• _Work to complete_:
Could you please transcribe the data exactly, without the pictures?

• _Records for processing_:
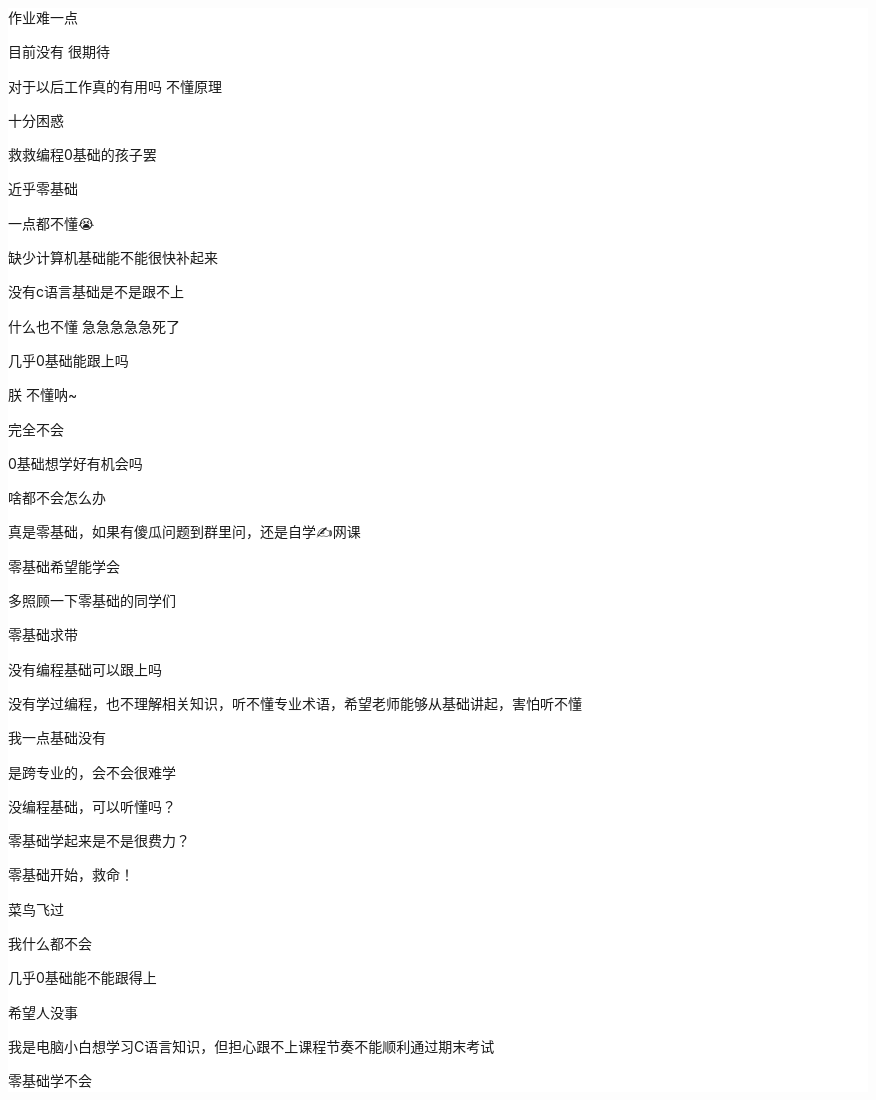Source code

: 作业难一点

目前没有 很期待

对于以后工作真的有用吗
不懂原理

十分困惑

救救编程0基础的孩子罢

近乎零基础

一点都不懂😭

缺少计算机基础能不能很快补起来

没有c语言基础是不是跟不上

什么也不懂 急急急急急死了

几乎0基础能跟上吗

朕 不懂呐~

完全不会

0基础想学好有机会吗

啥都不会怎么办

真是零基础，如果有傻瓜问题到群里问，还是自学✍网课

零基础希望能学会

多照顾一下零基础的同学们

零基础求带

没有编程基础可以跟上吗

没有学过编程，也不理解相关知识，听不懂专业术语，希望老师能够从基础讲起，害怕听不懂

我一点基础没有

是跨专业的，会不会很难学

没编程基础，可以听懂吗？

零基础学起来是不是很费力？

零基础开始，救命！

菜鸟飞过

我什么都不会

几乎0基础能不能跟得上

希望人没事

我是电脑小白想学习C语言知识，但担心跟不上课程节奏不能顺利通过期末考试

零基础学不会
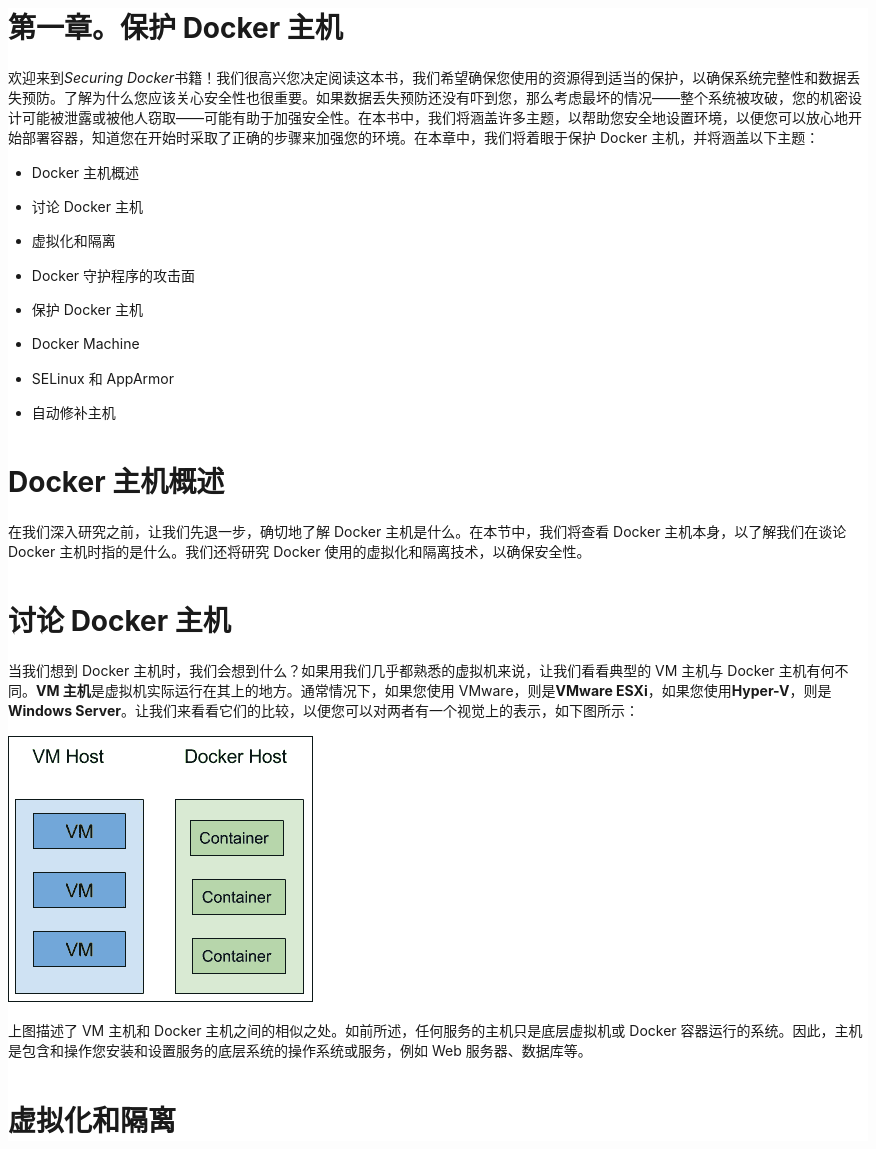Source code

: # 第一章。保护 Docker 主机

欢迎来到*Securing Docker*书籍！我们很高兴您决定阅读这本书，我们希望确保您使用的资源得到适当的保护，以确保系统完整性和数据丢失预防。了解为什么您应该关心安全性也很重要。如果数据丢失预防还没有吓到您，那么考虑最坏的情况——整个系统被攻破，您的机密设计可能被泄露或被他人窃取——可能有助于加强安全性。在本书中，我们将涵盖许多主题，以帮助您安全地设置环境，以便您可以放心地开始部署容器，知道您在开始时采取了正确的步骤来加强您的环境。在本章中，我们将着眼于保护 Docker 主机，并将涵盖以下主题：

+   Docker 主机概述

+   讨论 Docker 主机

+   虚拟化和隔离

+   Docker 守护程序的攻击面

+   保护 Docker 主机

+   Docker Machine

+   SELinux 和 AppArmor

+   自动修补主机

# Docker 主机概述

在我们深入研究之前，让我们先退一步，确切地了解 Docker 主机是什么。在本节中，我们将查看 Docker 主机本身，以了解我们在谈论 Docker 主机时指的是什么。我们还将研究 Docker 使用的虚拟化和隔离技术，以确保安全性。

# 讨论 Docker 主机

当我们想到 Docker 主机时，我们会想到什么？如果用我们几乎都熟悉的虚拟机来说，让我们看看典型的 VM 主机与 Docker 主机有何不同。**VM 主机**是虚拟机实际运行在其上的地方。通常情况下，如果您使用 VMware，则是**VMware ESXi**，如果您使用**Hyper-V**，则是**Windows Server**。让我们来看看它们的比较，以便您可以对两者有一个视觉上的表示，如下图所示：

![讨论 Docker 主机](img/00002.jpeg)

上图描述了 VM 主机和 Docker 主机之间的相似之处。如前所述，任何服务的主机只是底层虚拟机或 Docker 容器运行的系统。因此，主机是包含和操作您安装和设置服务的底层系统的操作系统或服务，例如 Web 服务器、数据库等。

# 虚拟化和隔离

• _Answer for the task_:
Source code

: 作业难一点

目前没有 很期待

对于以后工作真的有用吗
不懂原理

十分困惑

救救编程0基础的孩子罢

近乎零基础

一点都不懂😭

缺少计算机基础能不能很快补起来

没有c语言基础是不是跟不上

什么也不懂 急急急急急死了

几乎0基础能跟上吗

朕 不懂呐~

完全不会

0基础想学好有机会吗

啥都不会怎么办

真是零基础，如果有傻瓜问题到群里问，还是自学✍网课

零基础希望能学会

多照顾一下零基础的同学们

零基础求带

没有编程基础可以跟上吗

没有学过编程，也不理解相关知识，听不懂专业术语，希望老师能够从基础讲起，害怕听不懂

我一点基础没有

是跨专业的，会不会很难学

没编程基础，可以听懂吗？

零基础学起来是不是很费力？

零基础开始，救命！

菜鸟飞过

我什么都不会

几乎0基础能不能跟得上

希望人没事

我是电脑小白想学习C语言知识，但担心跟不上课程节奏不能顺利通过期末考试

零基础学不会
Source code

: # 第一章。保护 Docker 主机

欢迎来到*Securing Docker*书籍！我们很高兴您决定阅读这本书，我们希望确保您使用的资源得到适当的保护，以确保系统完整性和数据丢失预防。了解为什么您应该关心安全性也很重要。如果数据丢失预防还没有吓到您，那么考虑最坏的情况——整个系统被攻破，您的机密设计可能被泄露或被他人窃取——可能有助于加强安全性。在本书中，我们将涵盖许多主题，以帮助您安全地设置环境，以便您可以放心地开始部署容器，知道您在开始时采取了正确的步骤来加强您的环境。在本章中，我们将着眼于保护 Docker 主机，并将涵盖以下主题：

+   Docker 主机概述

+   讨论 Docker 主机

+   虚拟化和隔离

+   Docker 守护程序的攻击面

+   保护 Docker 主机

+   Docker Machine

+   SELinux 和 AppArmor

+   自动修补主机

# Docker 主机概述

在我们深入研究之前，让我们先退一步，确切地了解 Docker 主机是什么。在本节中，我们将查看 Docker 主机本身，以了解我们在谈论 Docker 主机时指的是什么。我们还将研究 Docker 使用的虚拟化和隔离技术，以确保安全性。

# 讨论 Docker 主机

当我们想到 Docker 主机时，我们会想到什么？如果用我们几乎都熟悉的虚拟机来说，让我们看看典型的 VM 主机与 Docker 主机有何不同。**VM 主机**是虚拟机实际运行在其上的地方。通常情况下，如果您使用 VMware，则是**VMware ESXi**，如果您使用**Hyper-V**，则是**Windows Server**。让我们来看看它们的比较，以便您可以对两者有一个视觉上的表示，如下图所示：

![讨论 Docker 主机](img/00002.jpeg)

上图描述了 VM 主机和 Docker 主机之间的相似之处。如前所述，任何服务的主机只是底层虚拟机或 Docker 容器运行的系统。因此，主机是包含和操作您安装和设置服务的底层系统的操作系统或服务，例如 Web 服务器、数据库等。

# 虚拟化和隔离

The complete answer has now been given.